*** Records provided ***

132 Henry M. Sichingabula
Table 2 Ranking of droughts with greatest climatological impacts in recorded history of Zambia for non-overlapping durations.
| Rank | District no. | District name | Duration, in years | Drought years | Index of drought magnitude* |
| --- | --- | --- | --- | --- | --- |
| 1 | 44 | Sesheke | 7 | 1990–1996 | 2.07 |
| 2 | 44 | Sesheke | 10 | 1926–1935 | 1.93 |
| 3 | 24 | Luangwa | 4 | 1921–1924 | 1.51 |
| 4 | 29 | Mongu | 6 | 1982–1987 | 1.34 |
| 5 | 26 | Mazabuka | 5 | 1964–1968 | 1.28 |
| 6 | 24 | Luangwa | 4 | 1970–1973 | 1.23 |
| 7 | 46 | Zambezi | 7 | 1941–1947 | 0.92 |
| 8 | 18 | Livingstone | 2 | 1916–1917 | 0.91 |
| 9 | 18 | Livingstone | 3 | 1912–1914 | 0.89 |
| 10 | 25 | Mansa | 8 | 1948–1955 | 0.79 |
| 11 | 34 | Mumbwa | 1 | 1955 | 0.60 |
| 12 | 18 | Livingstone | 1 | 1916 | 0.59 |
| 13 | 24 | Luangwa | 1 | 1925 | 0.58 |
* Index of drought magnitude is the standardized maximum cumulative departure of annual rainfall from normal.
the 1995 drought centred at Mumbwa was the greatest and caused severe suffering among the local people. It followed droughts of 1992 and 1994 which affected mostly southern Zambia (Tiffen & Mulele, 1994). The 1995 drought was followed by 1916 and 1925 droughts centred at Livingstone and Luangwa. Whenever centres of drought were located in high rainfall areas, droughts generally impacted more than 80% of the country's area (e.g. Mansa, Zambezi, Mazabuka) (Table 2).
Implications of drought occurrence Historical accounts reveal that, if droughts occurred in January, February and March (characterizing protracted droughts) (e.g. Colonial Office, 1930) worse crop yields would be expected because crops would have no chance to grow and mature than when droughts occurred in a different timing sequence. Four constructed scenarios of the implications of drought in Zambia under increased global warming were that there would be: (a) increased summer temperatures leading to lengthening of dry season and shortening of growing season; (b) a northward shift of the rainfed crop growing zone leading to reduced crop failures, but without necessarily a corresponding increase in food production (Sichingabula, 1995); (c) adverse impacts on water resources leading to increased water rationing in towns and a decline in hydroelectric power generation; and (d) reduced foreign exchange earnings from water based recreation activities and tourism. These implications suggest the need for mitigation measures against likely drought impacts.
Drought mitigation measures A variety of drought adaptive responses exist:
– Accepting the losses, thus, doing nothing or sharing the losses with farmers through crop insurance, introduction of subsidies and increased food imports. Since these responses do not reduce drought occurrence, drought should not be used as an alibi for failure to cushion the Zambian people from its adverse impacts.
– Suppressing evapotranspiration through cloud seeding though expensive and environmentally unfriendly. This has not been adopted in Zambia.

***
*** Records provided ***

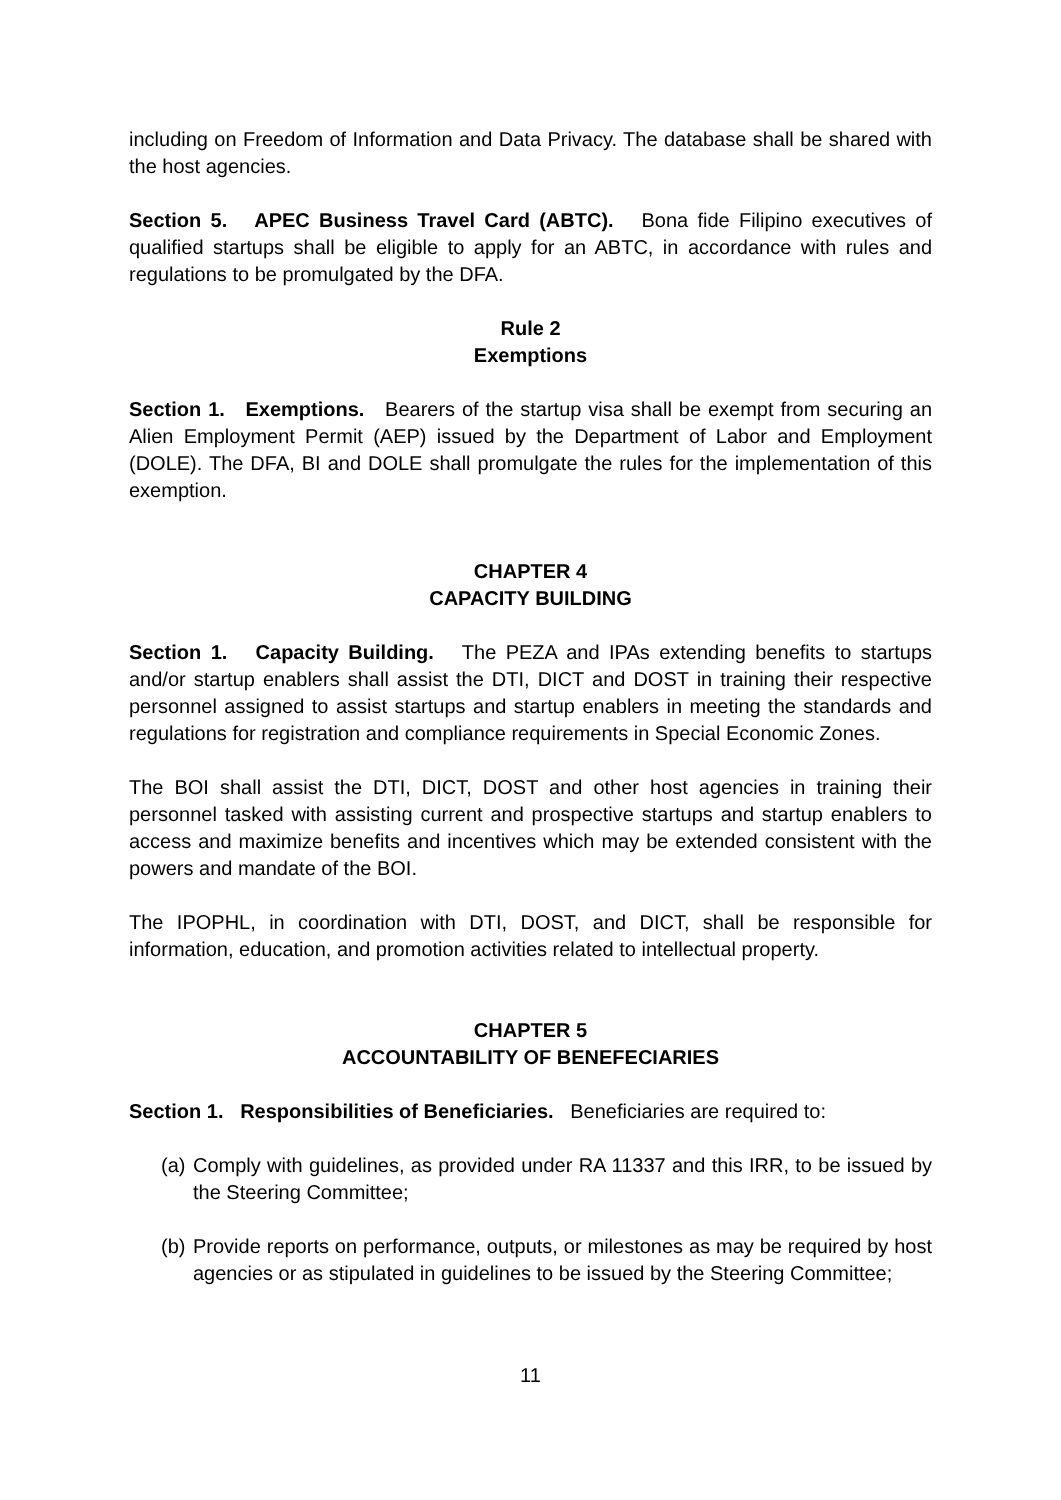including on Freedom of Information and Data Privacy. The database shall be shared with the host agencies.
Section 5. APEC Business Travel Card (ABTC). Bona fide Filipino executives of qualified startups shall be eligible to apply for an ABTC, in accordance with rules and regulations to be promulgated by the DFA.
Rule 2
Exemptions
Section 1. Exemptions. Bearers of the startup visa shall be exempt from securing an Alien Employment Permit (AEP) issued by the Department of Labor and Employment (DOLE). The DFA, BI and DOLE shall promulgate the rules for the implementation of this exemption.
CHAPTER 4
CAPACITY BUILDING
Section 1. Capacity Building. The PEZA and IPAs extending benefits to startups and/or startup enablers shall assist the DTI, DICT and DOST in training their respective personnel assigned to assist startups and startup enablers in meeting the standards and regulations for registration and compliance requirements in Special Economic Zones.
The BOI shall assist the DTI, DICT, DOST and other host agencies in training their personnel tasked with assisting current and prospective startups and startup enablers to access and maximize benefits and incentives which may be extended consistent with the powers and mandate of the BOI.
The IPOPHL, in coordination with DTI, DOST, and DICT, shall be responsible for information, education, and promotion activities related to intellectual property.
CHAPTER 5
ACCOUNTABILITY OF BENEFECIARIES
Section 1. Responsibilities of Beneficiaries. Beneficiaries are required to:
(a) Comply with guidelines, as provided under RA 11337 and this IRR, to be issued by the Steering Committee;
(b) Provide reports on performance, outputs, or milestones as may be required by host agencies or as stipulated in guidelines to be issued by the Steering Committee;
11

***

» **Work task**
The result should be every line that contains "magnitude", copied from the entries.

» **Result for this task**
| Rank | District no. | District name | Duration, in years | Drought years | Index of drought magnitude* |
* Index of drought magnitude is the standardized maximum cumulative departure of annual rainfall from normal.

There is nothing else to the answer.